The author of this request volunteers to do the work once the standard has been decided.
== Decision record ==
In progress
https://wikitech.wikimedia.org/wiki/Wikimedia_Cloud_Services_team/EnhancementProposals/Decision_record_T302593_How_do_we_make_decisions
== Options ==
=== Option 1 ===
Use heml https://helm.sh/
The proposed standard files are as follow:
```
topdir/
topdir/helmchart/
topdir/helmchart/values.yaml <--- base file
topdir/helmchart/values-toolsbeta.yaml <--- toolsbeta-specific overrides
topdir/helmchart/values-tools.yaml <--- toolforge-specific overrides
topdir/helmchart/values-paws.yaml <--- paws-specific overrides
topdir/helmchart/values-devel.yaml <--- additional, arbitrary overrides are allowed
```
(yes, some components deploy into the 3 environments, `maintain-kubeusers` is a good example)
Example of patch introducing this layout to one of our custom components:
https://gerrit.wikimedia.org/r/c/cloud/toolforge/jobs-framework-emailer/+/747107
Example of manual operations using helm:
```lang=shell-session
user@machine:~$ helm install --debug --dry-run app-name ./helmchart -f helmchart/values-toolsbeta.yaml
[..]
user@machine:~$ helm install --debug --dry-run app-name ./helmchart -f helmchart/values-tools.yaml
[..]
user@machine:~$ helm install app-name ./helmchart -f helmchart/values-toolsbeta.yaml
[..]
```
(but again, the deployment mechanism is not covered in this request)
Pros:
* Industry standard to deploy stuff in k8s.
* Standard within other SRE teams @ WMF.
* Has a concrete specification on how to layout a given directory.
Cons:
* Is a package manager, mostly aimed at "apps". Many of our components are not "apps", but simple pieces of codes that do something.
* not integrated by default in kubernetes (kubectl etc)
* a bit "more" noisy code than with kustomize.
* the concrete specification on how to layout a given directory could be handicap in some cases.
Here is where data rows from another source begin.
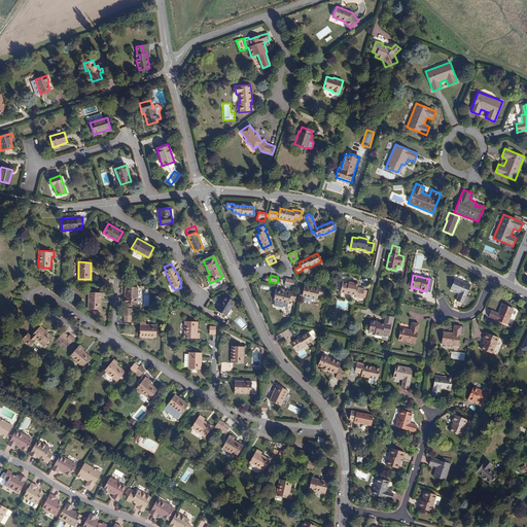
[(292,280),(285,278),(284,285),(291,286),(293,287),(294,280),(292,280)]
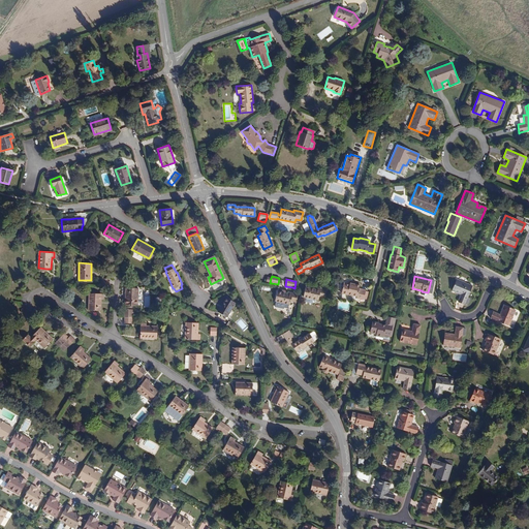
[(467,298),(472,286),(457,280),(453,291),(461,294),(459,302),(465,305),(465,304),(466,303),(468,304),(470,299),(467,298)]
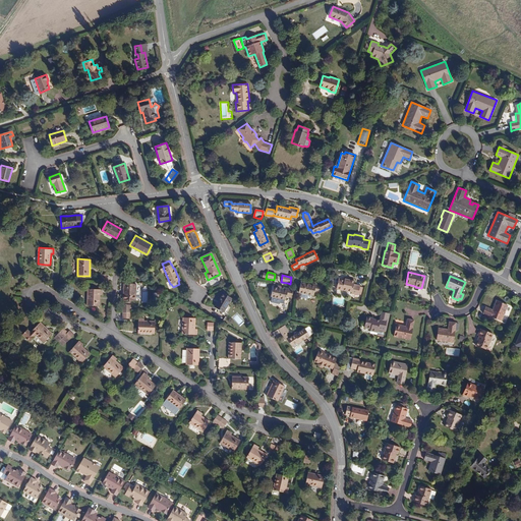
[(360,287),(360,286),(353,284),(354,281),(345,279),(344,280),(339,279),(336,289),(342,291),(342,290),(351,292),(351,293),(358,295),(358,294),(360,287)]
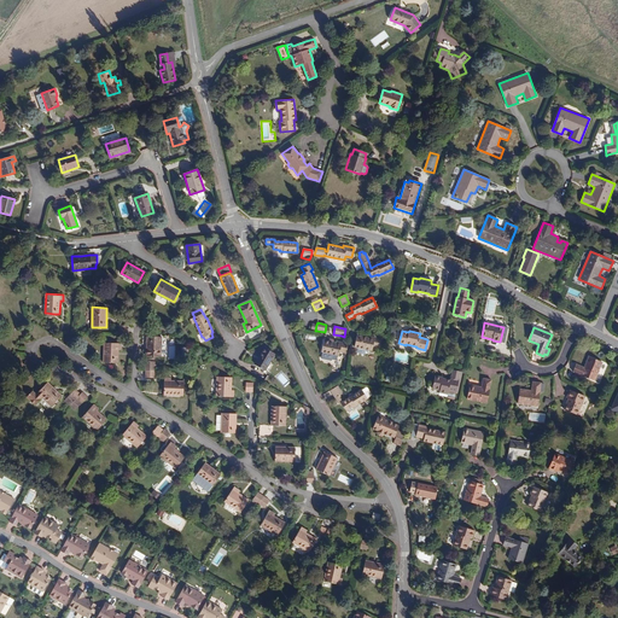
[(161,356),(162,337),(147,336),(146,355),(161,356)]
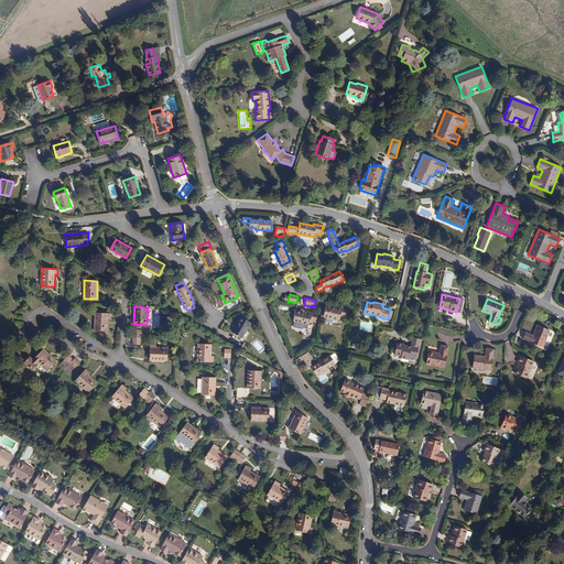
[(346,317),(347,312),(337,310),(325,306),(323,316),(325,317),(325,320),(325,321),(327,323),(333,324),(337,323),(337,320),(339,320),(340,316),(346,317)]
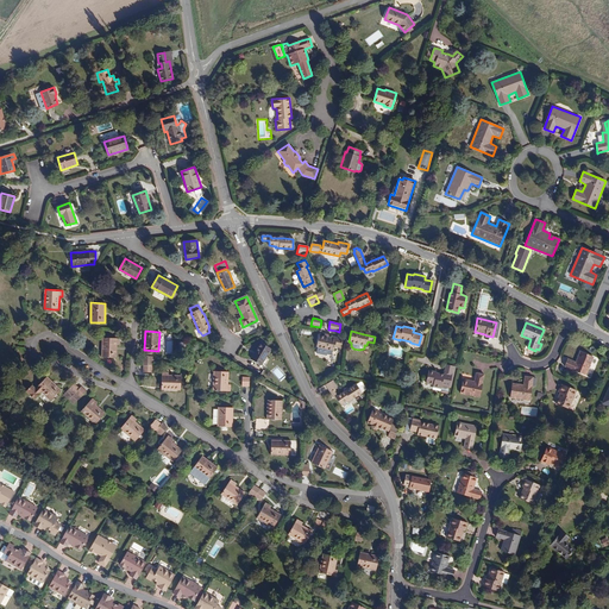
[(117,357),(117,345),(119,345),(120,334),(115,334),(115,338),(102,338),(102,357),(117,357)]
* some unknowns for x509 certificate generation & management.
=== Option 2 ===
Use kustomize https://kubernetes.io/docs/tasks/manage-kubernetes-objects/kustomization/
The propose directory tree layout is as follows:
```
topdir/
topdir/deployment/
topdir/deployment/base/ <--- the base yaml
topdir/deployment/tools/ <-- the toolforge-specific overrides
topdir/deployment/toolsbeta/ <-- the toolsbeta-specific overrides
topdir/deployment/paws/ <-- the paws-specific overrides
topdir/deployment/devel-whatever/ <-- additional overrides are allowed
```
Example of patch introducing this layout to one of our custom components:
https://gerrit.wikimedia.org/r/c/cloud/toolforge/jobs-framework-emailer/+/769694
Example of manual operations using kustomize:
```lang=shell-session
user@machine:~$ kubectl get -k deployment/toolsbeta
[..]
user@machine:~$ kubectl apply -k deployment/toolsbeta
[..]
user@machine:~$ kubectl diff -k deployment/toolsbeta
[..]
```
(but again, the deployment mechanism is not covered in this request)
Pros:
* Industry standard to deploy stuff in k8s.
* Integrated by default in kubernetes (via kubectl).
* simple and to the point.
Cons:
* kustomize is not a full fledged standardized ecosystem (e.g. a repository format itself) and would rely on us introducing a explicit layout.
* apparently less sugar & magic than helm (but do we need that?)
* some unknowns for x509 certificate generation & management.
=== Option 3 ===
Use whatever, but have a common entry point `./deploy.sh`.
This options assumes that each component has its particularities, and that we want to retain flexibility above all.
To achieve this, each k8s component will have an executable `./deploy.sh` file at the top level directory which will do all the magic. The magic can be helm, kustomize, or whatever, we don't care as long as it works. This executable script receives no input arguments (or should work out of the box with no input arguments).
Pros:
* Simple, efficient, flexible.
* Perhaps the most sensible way to handle x509 certificate generation (since we can have arbitrary logic here).
Cons:
* Less elegant maybe?
* Perhaps assuming we need the additional flexibility is overly defensive and this will bite us in the future.